Private Parts is a 1997 American biographical comedy film produced by Ivan Reitman and directed by Betty Thomas. The film is an adaptation of the autobiographical chapters from the best selling 1993 book Private Parts by radio personality Howard Stern, developed from a script written by Len Blum and Michael Kalesniko. It follows Stern's life from boyhood and his rise to success in radio. Stern and several of his radio show staff star as themselves, including newscaster and co-host Robin Quivers, producers Fred Norris and Gary Dell'Abate, and comedian Jackie Martling. The film also stars Mary McCormack, Alison Janney, and Paul Giamatti.

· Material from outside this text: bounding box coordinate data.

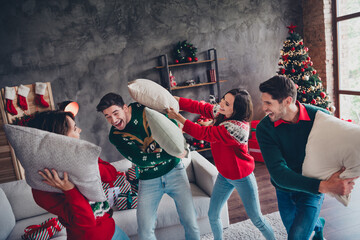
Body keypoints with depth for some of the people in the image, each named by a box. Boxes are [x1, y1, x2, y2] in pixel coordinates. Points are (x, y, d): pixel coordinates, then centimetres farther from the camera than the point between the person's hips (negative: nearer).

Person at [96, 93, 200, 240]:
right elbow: (139, 160, -17)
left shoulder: (143, 107, -8)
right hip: (148, 181, 1)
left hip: (173, 170, 0)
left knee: (191, 223, 0)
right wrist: (171, 154, -22)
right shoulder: (115, 136, -8)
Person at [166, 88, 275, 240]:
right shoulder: (220, 112, -9)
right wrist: (174, 99, -15)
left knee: (257, 219, 9)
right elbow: (199, 107, -3)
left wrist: (178, 118, -25)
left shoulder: (237, 128, -33)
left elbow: (204, 133, -29)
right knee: (213, 215, 14)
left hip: (242, 177, -7)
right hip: (224, 175, 7)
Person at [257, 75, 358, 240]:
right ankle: (318, 223, 55)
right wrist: (323, 186, -40)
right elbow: (278, 172, -29)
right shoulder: (264, 128, -22)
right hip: (284, 189, 2)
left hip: (312, 190, -2)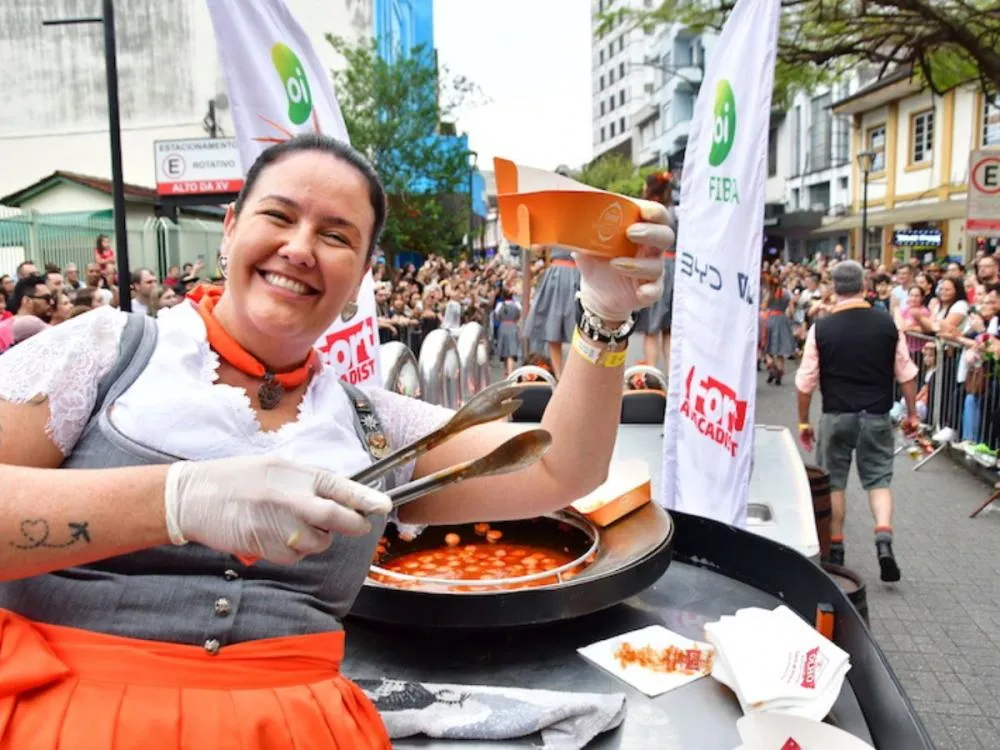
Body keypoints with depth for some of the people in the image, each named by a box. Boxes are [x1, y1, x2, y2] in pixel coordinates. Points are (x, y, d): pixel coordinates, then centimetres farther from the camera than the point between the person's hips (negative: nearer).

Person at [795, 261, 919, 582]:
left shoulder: (821, 328, -7)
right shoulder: (887, 324, -2)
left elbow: (805, 382, -4)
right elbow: (906, 374, 3)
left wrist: (803, 422, 7)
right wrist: (912, 413, 15)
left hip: (836, 416, -1)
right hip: (877, 416, 1)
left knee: (833, 482, 12)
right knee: (879, 479, 12)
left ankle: (835, 548, 19)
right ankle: (884, 540, -6)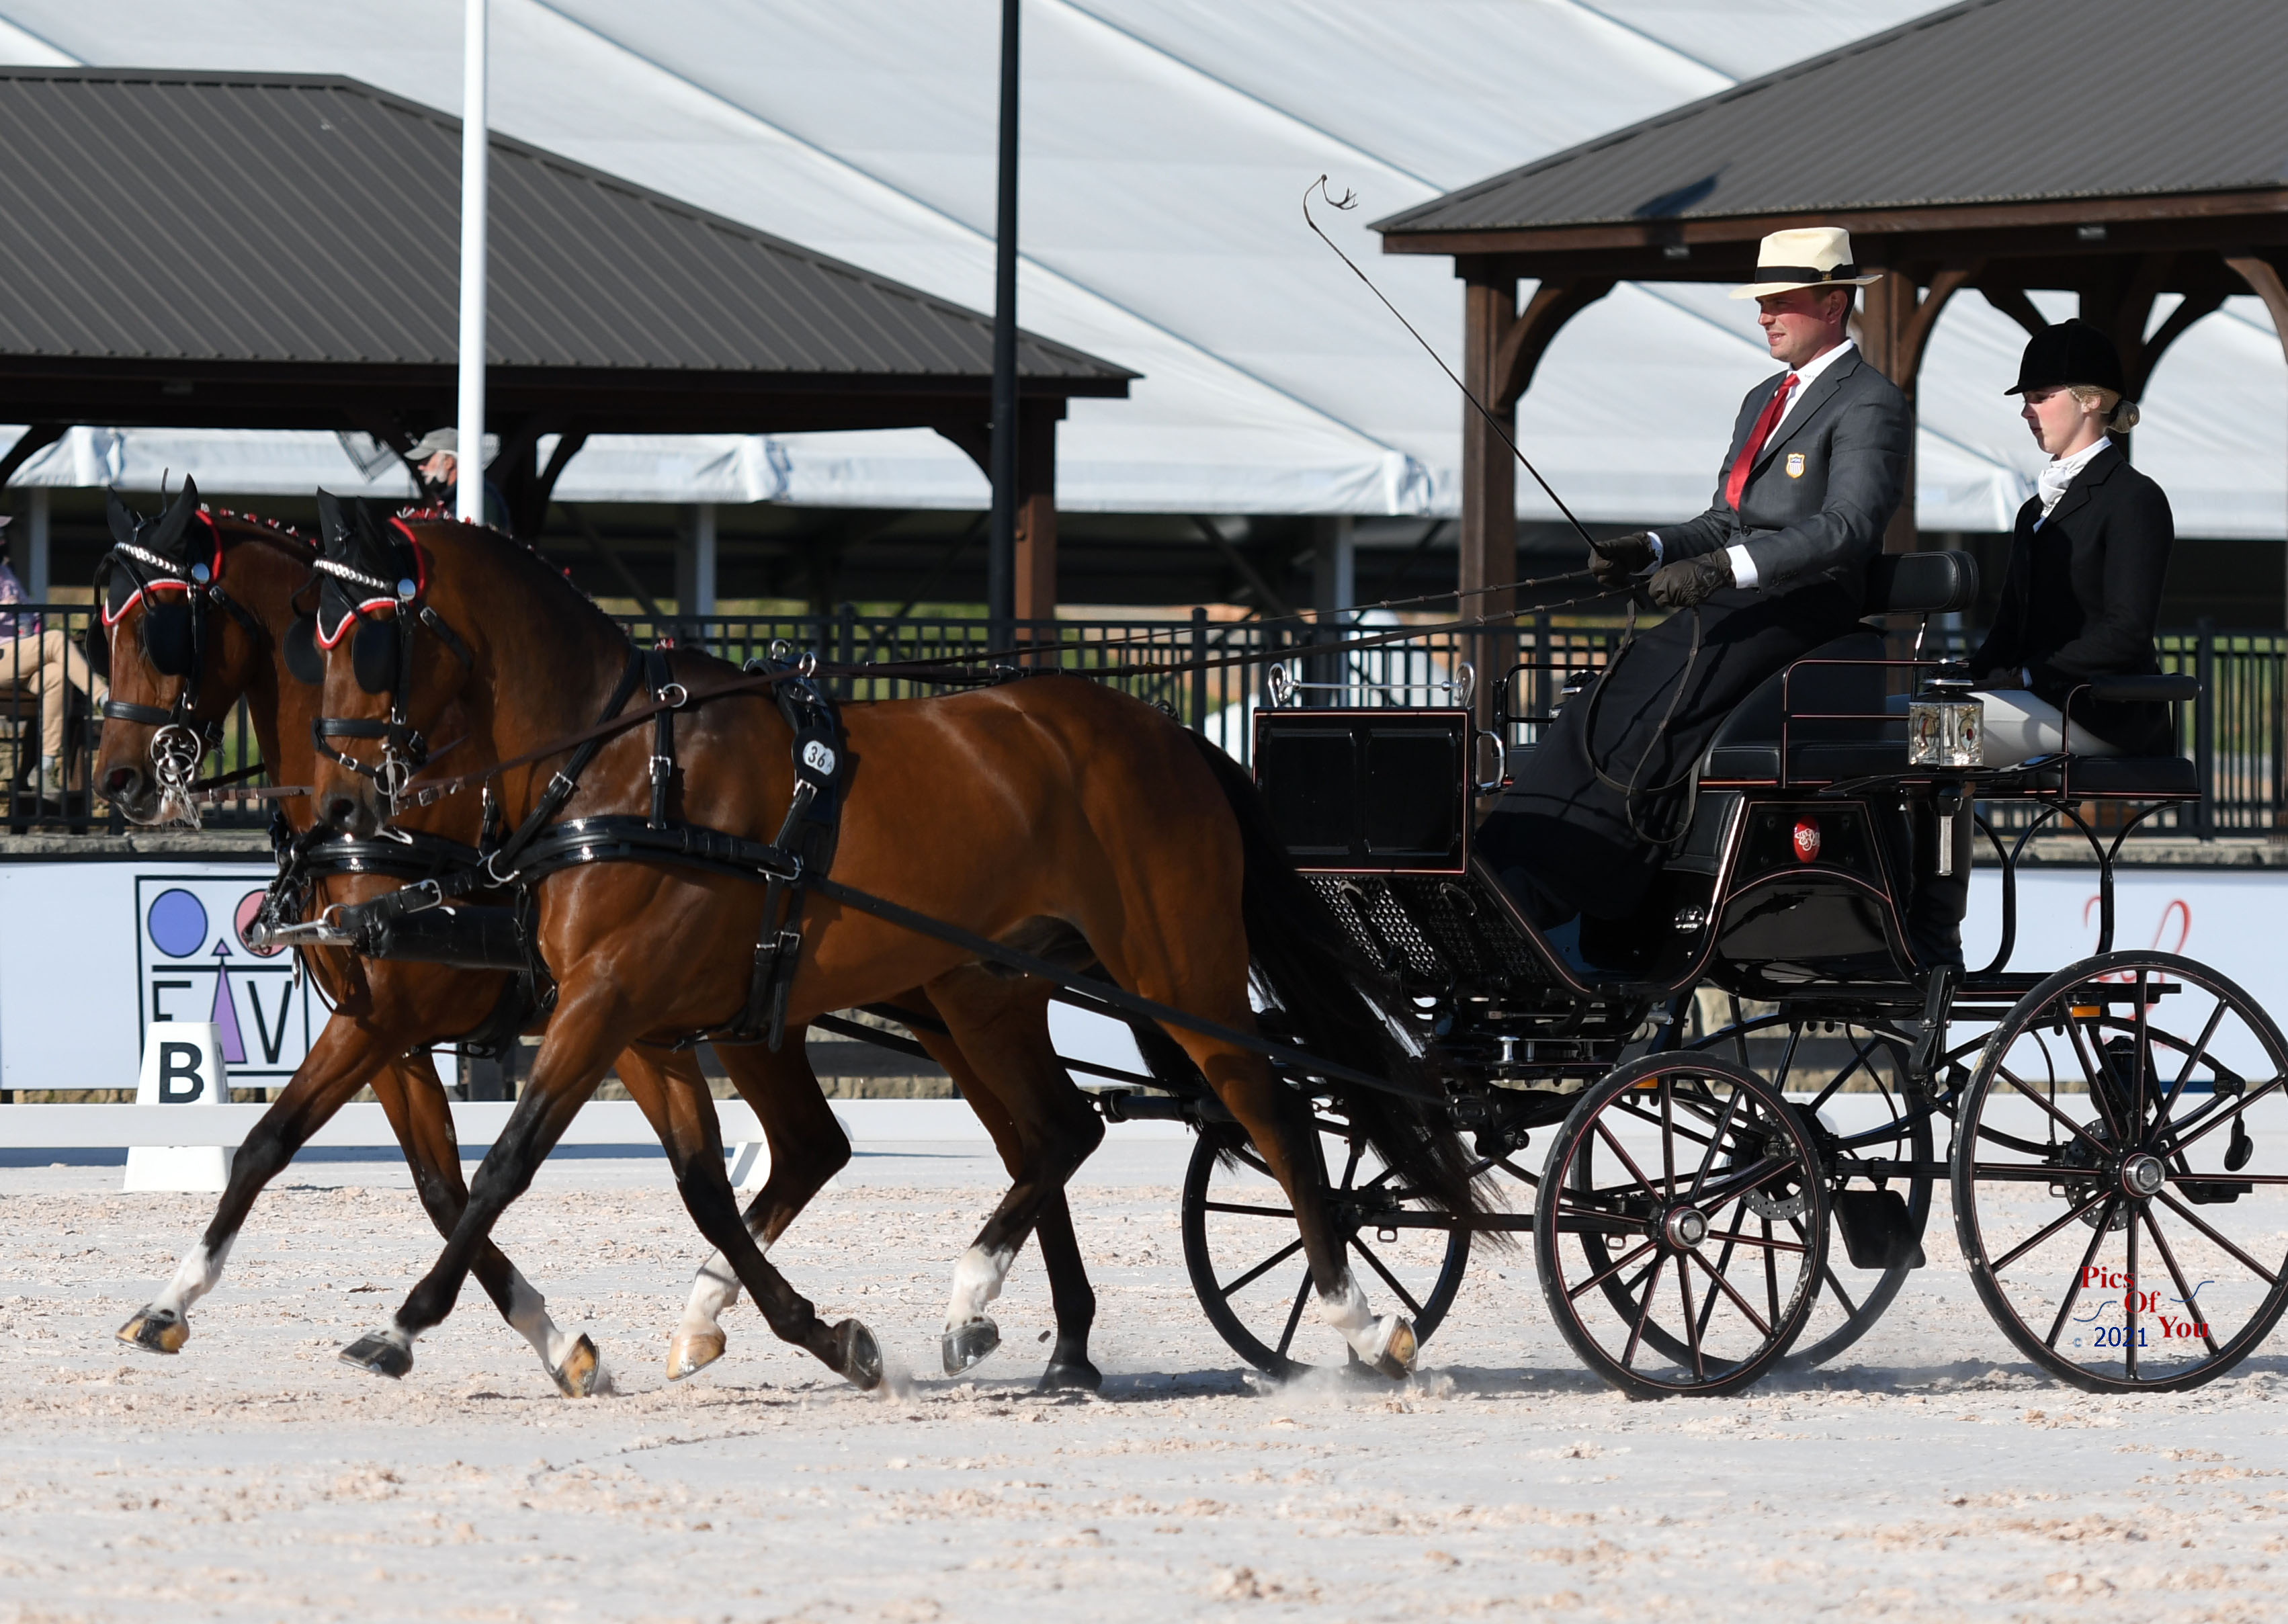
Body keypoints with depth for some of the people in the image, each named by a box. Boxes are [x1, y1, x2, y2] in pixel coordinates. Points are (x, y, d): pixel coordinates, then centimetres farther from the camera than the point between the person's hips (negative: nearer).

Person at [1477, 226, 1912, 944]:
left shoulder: (1871, 406, -6)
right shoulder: (1764, 400, 25)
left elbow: (1847, 528, -21)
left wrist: (1721, 568, -31)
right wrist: (1650, 552, 2)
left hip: (1802, 612, -9)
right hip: (1735, 610, 9)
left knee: (1646, 718, -27)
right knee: (1604, 707, -15)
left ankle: (1537, 886, -35)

After a proposed film featuring Stern as his superhero character Fartman fell through, development for a new film began in 1994, several months following the release of Private Parts. Stern signed with Rysher Entertainment, who agreed to fund it, and teamed with producer Ivan Reitman who thought a biographical take on Stern's life was best suited for a film. Production was delayed after Stern rejected 22 scripts from several screenwriters until he accepted one developed by Blum and Kalesniko in late 1995. Filming took place in the New York City area and Washington, D.C. from May to November 1996 with a budget of $28 million, during which Stern continued to host his radio show each weekday morning. Numerous celebrities and family members of the radio show staff make cameo appearances in the film. The soundtrack is formed of songs from several rock bands as well as two original tracks featuring Stern performing with Rob Zombie and the Dust Brothers.
Released in the United States on March 7, 1997 by Paramount Pictures, Private Parts ranked at number one on the US box office in its opening weekend with a gross of $14.6 million. It grossed a domestic total of $41.2 million at the end of its theatrical run. It received mostly positive reviews from film critics, a group whom Stern made a conscious effort to please, including the public who did not listen to the radio show or were not fans of his. In 1998, the film was released on DVD and Stern won a Blockbuster Award for Favorite Male Newcomer for his performance. Stern shot additional scenes for a censored version of the film prior to its premiere television broadcast on the USA Network in 1999.